Ask HN: What does canonical have not reinvented - lothiraldan
Internal discussion that leads to this question, What does canonical have not reinvented?<p>So far:
- Graphical environment with Unity.
- Graphical server, Mir.
- Init system, Upstart but abandoned if I remember. 
- DVCS, Bazaar.
- DVCS hosting, launchpad.<p>Am I forgetting something?<p>The real question is when will they work on their own kernel not based on linux?
======
freehunter
>The real question is when will they work on their own kernel not based on
linux?

Why would they? They have everything to lose (compatibility) and nothing to
gain from leaving the Linux kernel. Look at an arguably even more successful
Linux project that tries to reinvent everything: Android. They're still based
on Linux, even if they don't want to admit it that much. macOS is still based
on BSD Unix.

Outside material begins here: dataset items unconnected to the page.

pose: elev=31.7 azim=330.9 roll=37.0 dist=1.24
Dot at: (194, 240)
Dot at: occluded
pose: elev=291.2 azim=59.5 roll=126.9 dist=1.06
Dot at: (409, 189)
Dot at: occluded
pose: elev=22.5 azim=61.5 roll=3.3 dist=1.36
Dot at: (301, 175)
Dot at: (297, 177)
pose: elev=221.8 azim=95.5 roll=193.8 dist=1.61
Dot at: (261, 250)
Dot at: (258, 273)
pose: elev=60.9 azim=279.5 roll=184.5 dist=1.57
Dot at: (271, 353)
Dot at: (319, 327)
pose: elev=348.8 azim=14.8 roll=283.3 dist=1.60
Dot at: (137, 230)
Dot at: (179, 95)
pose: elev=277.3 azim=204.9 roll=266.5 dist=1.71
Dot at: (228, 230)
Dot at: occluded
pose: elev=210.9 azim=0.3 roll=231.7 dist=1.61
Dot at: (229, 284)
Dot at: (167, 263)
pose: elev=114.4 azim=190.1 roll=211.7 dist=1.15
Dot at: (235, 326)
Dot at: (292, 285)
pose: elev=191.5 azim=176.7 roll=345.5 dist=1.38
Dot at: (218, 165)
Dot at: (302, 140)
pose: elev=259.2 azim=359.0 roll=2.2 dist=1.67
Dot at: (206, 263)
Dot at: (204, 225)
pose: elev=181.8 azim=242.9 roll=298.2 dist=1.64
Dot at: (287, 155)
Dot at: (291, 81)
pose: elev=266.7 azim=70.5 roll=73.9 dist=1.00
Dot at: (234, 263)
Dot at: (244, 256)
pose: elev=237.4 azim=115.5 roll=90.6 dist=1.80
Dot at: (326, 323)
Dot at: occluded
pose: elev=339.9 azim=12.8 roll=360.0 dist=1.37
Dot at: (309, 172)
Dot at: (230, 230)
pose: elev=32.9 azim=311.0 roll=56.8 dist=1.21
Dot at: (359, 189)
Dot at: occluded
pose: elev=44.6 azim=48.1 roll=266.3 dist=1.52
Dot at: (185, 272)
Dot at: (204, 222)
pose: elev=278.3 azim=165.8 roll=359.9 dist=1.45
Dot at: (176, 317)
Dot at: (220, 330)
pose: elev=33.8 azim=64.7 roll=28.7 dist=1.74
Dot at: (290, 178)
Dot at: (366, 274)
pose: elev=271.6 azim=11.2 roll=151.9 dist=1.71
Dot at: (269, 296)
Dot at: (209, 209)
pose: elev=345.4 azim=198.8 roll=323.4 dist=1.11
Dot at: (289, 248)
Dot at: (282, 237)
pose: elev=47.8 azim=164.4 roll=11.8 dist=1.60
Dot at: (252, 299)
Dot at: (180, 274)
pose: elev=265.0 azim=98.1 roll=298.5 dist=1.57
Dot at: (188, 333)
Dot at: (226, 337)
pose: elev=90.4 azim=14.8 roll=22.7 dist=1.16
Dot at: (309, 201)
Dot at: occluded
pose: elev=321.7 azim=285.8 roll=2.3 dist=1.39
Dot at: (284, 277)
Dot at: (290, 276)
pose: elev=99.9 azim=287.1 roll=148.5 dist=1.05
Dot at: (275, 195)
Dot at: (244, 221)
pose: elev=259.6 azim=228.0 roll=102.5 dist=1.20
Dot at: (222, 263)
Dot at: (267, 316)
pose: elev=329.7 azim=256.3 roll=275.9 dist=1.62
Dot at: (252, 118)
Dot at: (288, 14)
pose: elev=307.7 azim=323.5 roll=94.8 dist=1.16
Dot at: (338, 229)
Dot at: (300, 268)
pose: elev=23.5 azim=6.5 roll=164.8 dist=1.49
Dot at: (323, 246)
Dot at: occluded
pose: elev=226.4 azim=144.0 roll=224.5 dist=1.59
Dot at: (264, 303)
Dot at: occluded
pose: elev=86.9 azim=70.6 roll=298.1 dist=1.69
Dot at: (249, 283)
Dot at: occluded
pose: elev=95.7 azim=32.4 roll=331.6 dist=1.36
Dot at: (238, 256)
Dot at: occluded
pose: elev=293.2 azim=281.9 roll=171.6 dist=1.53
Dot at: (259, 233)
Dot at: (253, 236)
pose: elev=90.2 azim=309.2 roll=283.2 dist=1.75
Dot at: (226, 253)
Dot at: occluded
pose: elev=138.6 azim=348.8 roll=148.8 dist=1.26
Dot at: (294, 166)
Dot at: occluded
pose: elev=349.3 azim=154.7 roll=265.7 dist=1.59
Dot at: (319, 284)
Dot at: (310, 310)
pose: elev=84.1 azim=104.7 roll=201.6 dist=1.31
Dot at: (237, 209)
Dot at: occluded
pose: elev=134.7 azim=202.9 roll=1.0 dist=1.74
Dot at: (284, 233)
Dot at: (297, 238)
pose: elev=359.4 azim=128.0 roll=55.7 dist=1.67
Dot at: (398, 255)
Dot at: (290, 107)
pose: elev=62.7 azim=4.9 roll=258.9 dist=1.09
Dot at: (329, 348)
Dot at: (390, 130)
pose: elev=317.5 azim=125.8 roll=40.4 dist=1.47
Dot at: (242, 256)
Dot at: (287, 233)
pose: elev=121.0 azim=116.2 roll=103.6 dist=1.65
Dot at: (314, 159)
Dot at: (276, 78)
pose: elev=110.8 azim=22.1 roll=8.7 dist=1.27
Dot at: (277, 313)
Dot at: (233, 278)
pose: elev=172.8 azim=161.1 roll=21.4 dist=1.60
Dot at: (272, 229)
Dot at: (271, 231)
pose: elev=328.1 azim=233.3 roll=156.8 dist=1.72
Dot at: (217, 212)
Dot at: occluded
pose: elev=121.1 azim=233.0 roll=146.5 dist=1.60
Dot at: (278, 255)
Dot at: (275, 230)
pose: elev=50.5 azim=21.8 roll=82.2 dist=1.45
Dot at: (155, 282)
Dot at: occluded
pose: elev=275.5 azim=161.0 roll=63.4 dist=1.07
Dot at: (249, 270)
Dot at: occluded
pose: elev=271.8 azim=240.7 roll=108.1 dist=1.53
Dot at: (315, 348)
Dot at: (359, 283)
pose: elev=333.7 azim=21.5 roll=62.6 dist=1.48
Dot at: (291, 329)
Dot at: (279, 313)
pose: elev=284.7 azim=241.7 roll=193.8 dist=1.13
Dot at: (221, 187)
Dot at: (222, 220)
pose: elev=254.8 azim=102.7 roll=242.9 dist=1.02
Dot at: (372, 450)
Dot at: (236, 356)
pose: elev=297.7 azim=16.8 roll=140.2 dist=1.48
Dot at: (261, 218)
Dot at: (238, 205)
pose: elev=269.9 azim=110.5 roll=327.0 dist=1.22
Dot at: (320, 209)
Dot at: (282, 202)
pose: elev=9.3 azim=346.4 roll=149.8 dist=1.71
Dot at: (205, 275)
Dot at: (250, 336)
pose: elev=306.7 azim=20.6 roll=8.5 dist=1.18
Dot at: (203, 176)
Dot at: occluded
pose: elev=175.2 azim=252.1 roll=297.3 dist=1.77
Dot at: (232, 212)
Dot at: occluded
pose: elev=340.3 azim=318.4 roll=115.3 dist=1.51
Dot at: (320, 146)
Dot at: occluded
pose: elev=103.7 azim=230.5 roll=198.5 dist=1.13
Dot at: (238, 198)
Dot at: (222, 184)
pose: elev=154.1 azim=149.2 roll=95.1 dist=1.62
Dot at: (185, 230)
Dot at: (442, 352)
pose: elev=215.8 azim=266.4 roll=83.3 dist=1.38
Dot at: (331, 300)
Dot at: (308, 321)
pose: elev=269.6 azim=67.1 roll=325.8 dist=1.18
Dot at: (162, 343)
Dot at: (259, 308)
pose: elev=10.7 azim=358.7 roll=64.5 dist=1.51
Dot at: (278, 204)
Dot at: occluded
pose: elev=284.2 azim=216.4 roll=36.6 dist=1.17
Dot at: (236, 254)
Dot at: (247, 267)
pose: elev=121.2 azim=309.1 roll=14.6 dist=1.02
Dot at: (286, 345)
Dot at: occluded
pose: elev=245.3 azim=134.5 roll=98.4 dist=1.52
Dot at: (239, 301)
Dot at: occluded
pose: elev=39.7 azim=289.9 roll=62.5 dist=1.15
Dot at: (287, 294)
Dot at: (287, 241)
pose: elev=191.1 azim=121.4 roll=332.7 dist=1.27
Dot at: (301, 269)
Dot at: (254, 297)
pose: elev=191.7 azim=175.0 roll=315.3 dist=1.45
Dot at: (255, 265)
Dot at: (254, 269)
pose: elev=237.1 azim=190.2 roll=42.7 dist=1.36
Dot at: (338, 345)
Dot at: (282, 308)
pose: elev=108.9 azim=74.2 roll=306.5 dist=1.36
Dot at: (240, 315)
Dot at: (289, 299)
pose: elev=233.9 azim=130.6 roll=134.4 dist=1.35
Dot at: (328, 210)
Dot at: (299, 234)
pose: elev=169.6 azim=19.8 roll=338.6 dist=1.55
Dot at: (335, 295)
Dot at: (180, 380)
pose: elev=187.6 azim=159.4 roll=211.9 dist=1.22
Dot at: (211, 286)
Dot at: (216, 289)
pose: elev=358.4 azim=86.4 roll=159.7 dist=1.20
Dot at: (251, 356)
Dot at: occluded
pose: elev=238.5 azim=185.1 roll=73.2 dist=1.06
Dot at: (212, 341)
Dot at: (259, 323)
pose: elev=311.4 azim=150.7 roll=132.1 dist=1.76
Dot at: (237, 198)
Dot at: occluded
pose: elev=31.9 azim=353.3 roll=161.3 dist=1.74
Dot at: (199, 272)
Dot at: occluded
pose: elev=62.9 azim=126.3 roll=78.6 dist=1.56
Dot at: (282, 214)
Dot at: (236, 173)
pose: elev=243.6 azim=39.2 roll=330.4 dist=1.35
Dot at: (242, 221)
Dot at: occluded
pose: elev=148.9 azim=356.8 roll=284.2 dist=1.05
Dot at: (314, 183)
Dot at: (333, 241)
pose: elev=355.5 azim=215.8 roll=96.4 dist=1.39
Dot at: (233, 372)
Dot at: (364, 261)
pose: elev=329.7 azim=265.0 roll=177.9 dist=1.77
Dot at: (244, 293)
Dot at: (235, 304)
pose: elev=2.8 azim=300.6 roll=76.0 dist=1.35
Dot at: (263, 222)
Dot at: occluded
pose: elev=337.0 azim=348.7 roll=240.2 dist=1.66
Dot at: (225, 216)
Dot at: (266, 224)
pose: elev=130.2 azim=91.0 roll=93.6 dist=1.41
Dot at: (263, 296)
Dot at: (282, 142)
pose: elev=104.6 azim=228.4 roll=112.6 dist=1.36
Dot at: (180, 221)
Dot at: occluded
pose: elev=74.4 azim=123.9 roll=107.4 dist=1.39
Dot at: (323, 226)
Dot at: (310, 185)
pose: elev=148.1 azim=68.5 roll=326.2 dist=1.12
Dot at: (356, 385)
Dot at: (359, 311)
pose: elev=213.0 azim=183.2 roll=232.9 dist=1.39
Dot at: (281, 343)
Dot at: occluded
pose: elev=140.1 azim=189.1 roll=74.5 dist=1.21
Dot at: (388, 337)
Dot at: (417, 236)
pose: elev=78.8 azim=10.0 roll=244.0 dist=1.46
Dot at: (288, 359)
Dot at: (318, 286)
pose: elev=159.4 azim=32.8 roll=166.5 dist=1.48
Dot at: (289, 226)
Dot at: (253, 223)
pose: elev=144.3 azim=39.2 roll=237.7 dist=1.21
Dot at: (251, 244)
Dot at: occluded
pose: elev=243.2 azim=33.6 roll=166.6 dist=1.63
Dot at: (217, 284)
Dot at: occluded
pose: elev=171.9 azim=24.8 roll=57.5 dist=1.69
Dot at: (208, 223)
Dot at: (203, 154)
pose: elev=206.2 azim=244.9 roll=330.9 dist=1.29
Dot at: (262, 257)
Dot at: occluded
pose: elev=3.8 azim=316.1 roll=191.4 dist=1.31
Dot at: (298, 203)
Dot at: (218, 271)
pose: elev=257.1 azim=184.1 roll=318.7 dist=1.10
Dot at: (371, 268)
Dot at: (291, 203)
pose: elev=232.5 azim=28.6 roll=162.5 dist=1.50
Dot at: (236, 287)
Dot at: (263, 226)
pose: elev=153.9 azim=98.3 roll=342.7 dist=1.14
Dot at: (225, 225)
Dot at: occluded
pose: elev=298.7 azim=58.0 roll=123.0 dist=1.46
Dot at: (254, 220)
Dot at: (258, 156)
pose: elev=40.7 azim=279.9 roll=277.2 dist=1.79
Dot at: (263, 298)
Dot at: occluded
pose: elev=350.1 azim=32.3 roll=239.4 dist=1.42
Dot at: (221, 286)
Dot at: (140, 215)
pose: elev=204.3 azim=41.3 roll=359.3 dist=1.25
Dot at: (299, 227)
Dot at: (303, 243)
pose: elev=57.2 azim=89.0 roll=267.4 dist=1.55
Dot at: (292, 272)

It takes a lot of time and money to write a modern kernel,
there's no reason to not just use one of the pre-existing kernels.

------
digi_owl
And the problem was?

At least two of them are based on disagreements with established projects
about where things are heading (Gnome, Wayland), and one was pretty much an
experiment in alternatives to sysv (Upstart).

Why it is that everything has to come out of Fedora/Gnome/Freedesktop these
days?!